Spur der Steine

DDR 1965/66, Frank Beyer
mit Manfred Krug, Krystyna Stypulkowska, Eberhard Esche. Digital, 139 Min.

 

 

Auf einer Großbaustelle arbeitet Brigadier Balla mit seinen Leuten. Sie arbeiten viel, damit das Geld stimmt und steigen auf die Barrikaden, wenn Sand im Getriebe ist. Um fehlendes Material zu beschaffen, gehen sie eigene anarchistische Wege.
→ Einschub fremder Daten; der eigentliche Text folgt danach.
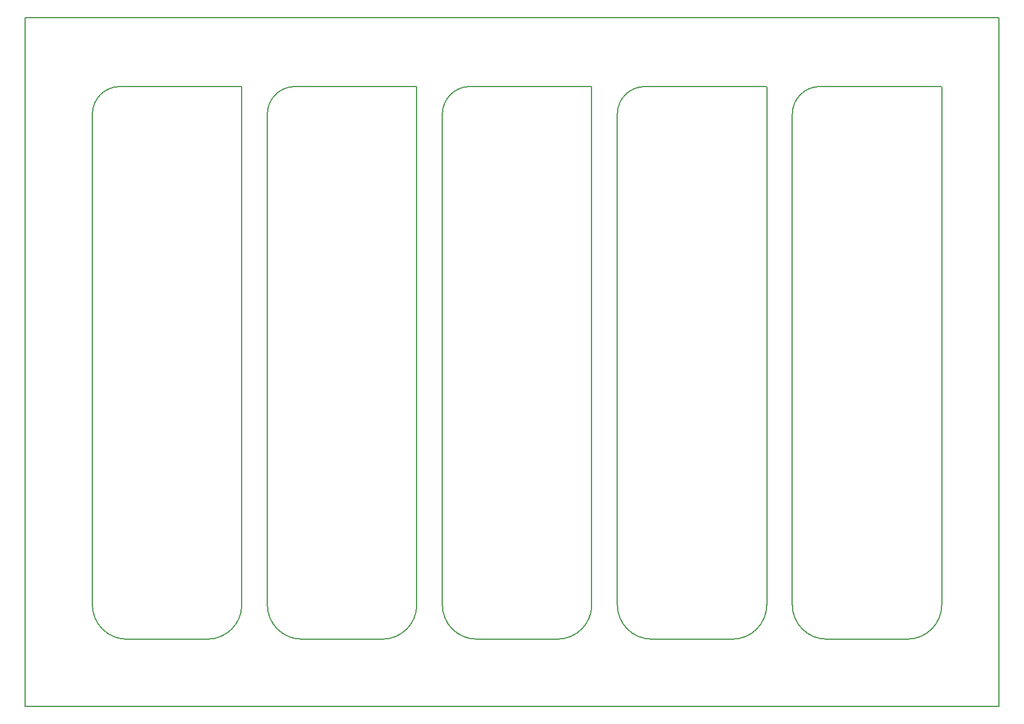
<source format=gko>
G04*
G04 #@! TF.GenerationSoftware,Altium Limited,Altium Designer,19.1.8 (144)*
G04*
G04 Layer_Color=16711935*
%FSAX25Y25*%
%MOIN*%
G70*
G01*
G75*
%ADD15C,0.00787*%
%ADD159C,0.00787*%
G36*
X0000787Y0402756D02*
D01*
D02*
G37*
D15*
X0004252D02*
X0569291D01*
X0569291Y-0000394D01*
X-0000394D02*
X0569291D01*
X-0000394D02*
Y0402756D01*
X0000787D01*
X0004252D01*
X0126378Y0362047D02*
G03*
X0125984Y0362441I-0000394J0000000D01*
G01*
X0126378Y0362047D02*
G03*
X0125984Y0362441I-0000394J0000000D01*
G01*
X0126378Y0058893D02*
G03*
X0126378Y0058895I-0000394J0000003D01*
G01*
X0126378Y0058894D02*
G03*
X0126378Y0058895I-0020075J0000000D01*
G01*
Y0058893D02*
G03*
X0126378Y0058894I-0020075J0000001D01*
G01*
X0106303Y0038819D02*
G03*
X0126378Y0058893I-0000000J0020075D01*
G01*
X0106301Y0038819D02*
G03*
X0106303Y0038819I0000002J0020075D01*
G01*
X0106301Y0038819D02*
G03*
X0106303Y0038819I0000000J0000394D01*
G01*
X0055120Y0362441D02*
G03*
X0055115Y0362441I0000000J-0000394D01*
G01*
D02*
G03*
X0038976Y0346298I0000005J-0016144D01*
G01*
X0055120Y0362441D02*
G03*
X0055115Y0362441I-0000000J-0016144D01*
G01*
X0038976Y0058897D02*
G03*
X0059055Y0038819I0020078J0000000D01*
G01*
X0126378Y0058895D02*
X0126378Y0362047D01*
X0059055Y0038819D02*
X0106301Y0038819D01*
X0059055Y0038819D02*
X0059055D01*
X0055120Y0362441D02*
X0125984Y0362441D01*
X0038976Y0346298D02*
X0038976Y0058897D01*
Y0058897D02*
Y0058897D01*
X0228740Y0362047D02*
G03*
X0228346Y0362441I-0000394J0000000D01*
G01*
X0228740Y0362047D02*
G03*
X0228346Y0362441I-0000394J0000000D01*
G01*
X0228740Y0058893D02*
G03*
X0228740Y0058895I-0000394J0000003D01*
G01*
X0228740Y0058894D02*
G03*
X0228740Y0058895I-0020075J0000000D01*
G01*
Y0058893D02*
G03*
X0228740Y0058894I-0020075J0000001D01*
G01*
X0208666Y0038819D02*
G03*
X0228740Y0058893I-0000000J0020075D01*
G01*
X0208663Y0038819D02*
G03*
X0208666Y0038819I0000002J0020075D01*
G01*
X0208663Y0038819D02*
G03*
X0208666Y0038819I0000000J0000394D01*
G01*
X0157482Y0362441D02*
G03*
X0157477Y0362441I0000000J-0000394D01*
G01*
D02*
G03*
X0141339Y0346298I0000005J-0016144D01*
G01*
X0157482Y0362441D02*
G03*
X0157477Y0362441I-0000000J-0016144D01*
G01*
X0161417Y0038819D02*
G03*
X0161418Y0038819I-0000000J0020078D01*
G01*
X0141339Y0058897D02*
G03*
X0161417Y0038819I0020078J0000000D01*
G01*
X0228740Y0058895D02*
X0228740Y0362047D01*
X0161418Y0038819D02*
X0208663Y0038819D01*
X0161417Y0038819D02*
X0161418D01*
X0157482Y0362441D02*
X0228346Y0362441D01*
X0141339Y0346298D02*
X0141339Y0058897D01*
Y0058897D02*
Y0058897D01*
X0331102Y0362047D02*
G03*
X0330709Y0362441I-0000394J0000000D01*
G01*
X0331102Y0362047D02*
G03*
X0330709Y0362441I-0000394J0000000D01*
G01*
X0331102Y0058893D02*
G03*
X0331102Y0058895I-0000394J0000003D01*
G01*
X0331102Y0058894D02*
G03*
X0331102Y0058895I-0020075J0000000D01*
G01*
Y0058893D02*
G03*
X0331102Y0058894I-0020075J0000001D01*
G01*
X0311028Y0038819D02*
G03*
X0331102Y0058893I-0000000J0020075D01*
G01*
X0311025Y0038819D02*
G03*
X0311028Y0038819I0000002J0020075D01*
G01*
X0311025Y0038819D02*
G03*
X0311028Y0038819I0000000J0000394D01*
G01*
X0259844Y0362441D02*
G03*
X0259839Y0362441I0000000J-0000394D01*
G01*
D02*
G03*
X0243701Y0346298I0000005J-0016144D01*
G01*
X0259844Y0362441D02*
G03*
X0259839Y0362441I-0000000J-0016144D01*
G01*
X0263779Y0038819D02*
G03*
X0263780Y0038819I-0000000J0020078D01*
G01*
X0243701Y0058897D02*
G03*
X0263779Y0038819I0020078J0000000D01*
G01*
X0331102Y0058895D02*
X0331102Y0362047D01*
X0263780Y0038819D02*
X0311025Y0038819D01*
X0263779Y0038819D02*
X0263780D01*
X0259844Y0362441D02*
X0330709Y0362441D01*
X0243701Y0346298D02*
X0243701Y0058897D01*
Y0058897D02*
Y0058897D01*
X0433465Y0362047D02*
G03*
X0433071Y0362441I-0000394J0000000D01*
G01*
X0433465Y0362047D02*
G03*
X0433071Y0362441I-0000394J0000000D01*
G01*
X0433465Y0058893D02*
G03*
X0433465Y0058895I-0000394J0000003D01*
G01*
X0433465Y0058894D02*
G03*
X0433465Y0058895I-0020075J0000000D01*
G01*
Y0058893D02*
G03*
X0433465Y0058894I-0020075J0000001D01*
G01*
X0413390Y0038819D02*
G03*
X0433465Y0058893I-0000000J0020075D01*
G01*
X0413387Y0038819D02*
G03*
X0413390Y0038819I0000002J0020075D01*
G01*
X0413387Y0038819D02*
G03*
X0413390Y0038819I0000000J0000394D01*
G01*
X0362207Y0362441D02*
G03*
X0362201Y0362441I0000000J-0000394D01*
G01*
D02*
G03*
X0346063Y0346298I0000005J-0016144D01*
G01*
X0362207Y0362441D02*
G03*
X0362201Y0362441I-0000000J-0016144D01*
G01*
X0366141Y0038819D02*
G03*
X0366142Y0038819I-0000000J0020078D01*
G01*
X0346063Y0058897D02*
G03*
X0366141Y0038819I0020078J0000000D01*
G01*
X0433465Y0058895D02*
X0433465Y0362047D01*
X0366142Y0038819D02*
X0413387Y0038819D01*
X0366141Y0038819D02*
X0366142D01*
X0362207Y0362441D02*
X0433071Y0362441D01*
X0346063Y0346298D02*
X0346063Y0058897D01*
Y0058897D02*
Y0058897D01*
X0535827Y0362047D02*
G03*
X0535433Y0362441I-0000394J0000000D01*
G01*
X0535827Y0362047D02*
G03*
X0535433Y0362441I-0000394J0000000D01*
G01*
X0535827Y0058893D02*
G03*
X0535827Y0058895I-0000394J0000003D01*
G01*
X0535827Y0058894D02*
G03*
X0535827Y0058895I-0020075J0000000D01*
G01*
Y0058893D02*
G03*
X0535827Y0058894I-0020075J0000001D01*
G01*
X0515752Y0038819D02*
G03*
X0535827Y0058893I-0000000J0020075D01*
G01*
X0515749Y0038819D02*
G03*
X0515752Y0038819I0000002J0020075D01*
G01*
X0515749Y0038819D02*
G03*
X0515752Y0038819I0000000J0000394D01*
G01*
X0464569Y0362441D02*
G03*
X0464563Y0362441I0000000J-0000394D01*
G01*
D02*
G03*
X0448425Y0346298I0000005J-0016144D01*
G01*
X0464569Y0362441D02*
G03*
X0464563Y0362441I-0000000J-0016144D01*
G01*
X0448425Y0058897D02*
G03*
X0468504Y0038819I0020078J0000000D01*
G01*
X0535827Y0058895D02*
X0535827Y0362047D01*
X0468504Y0038819D02*
X0515749Y0038819D01*
X0468504Y0038819D02*
X0468504D01*
X0464569Y0362441D02*
X0535433Y0362441D01*
X0448425Y0346298D02*
X0448425Y0058897D01*
Y0058897D02*
Y0058897D01*
D159*
X0055120Y0362441D02*
D03*
X0059055Y0038819D02*
D03*
X0157482Y0362441D02*
D03*
X0259844D02*
D03*
X0362207D02*
D03*
X0464569D02*
D03*
X0468504Y0038819D02*
D03*
M02*

</source>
Von dieser rauen Truppe sieht der neue Parteisekretär Horrath seine Autorität untergraben. Die beiden Kontrahenten verbindet eine Mischung aus Respekt und Rivalität. Neu auf der Baustelle ist auch die Bauingenieurin Kati, in die Balla als auch Horrath sich verlieben. (filmportal) Über Manfred Krug in der Rolle des Balla schrieb die  Filmkritikerin Rosemarie Rehan: “Nie haben wir eine Arbeiterfigur von solcher Vitalität und Poesie, von so kräftigem Witz und Charme gesehen. Ein Kerl, vierfacher ‘Aktivist’, mit hinreißend anarchistischen Zügen.” SPUR DER STEINE, 25 Jahre lang verboten, ist eine respektlos-humorvolle Auseinandersetzung mit Planwirtschaft und Partei in der DDR Anfang der 60er Jahre, getragen von einem pointierten Buch, ausdrucksstarken Darstellern und einer überzeugenden menschlichen Haltung.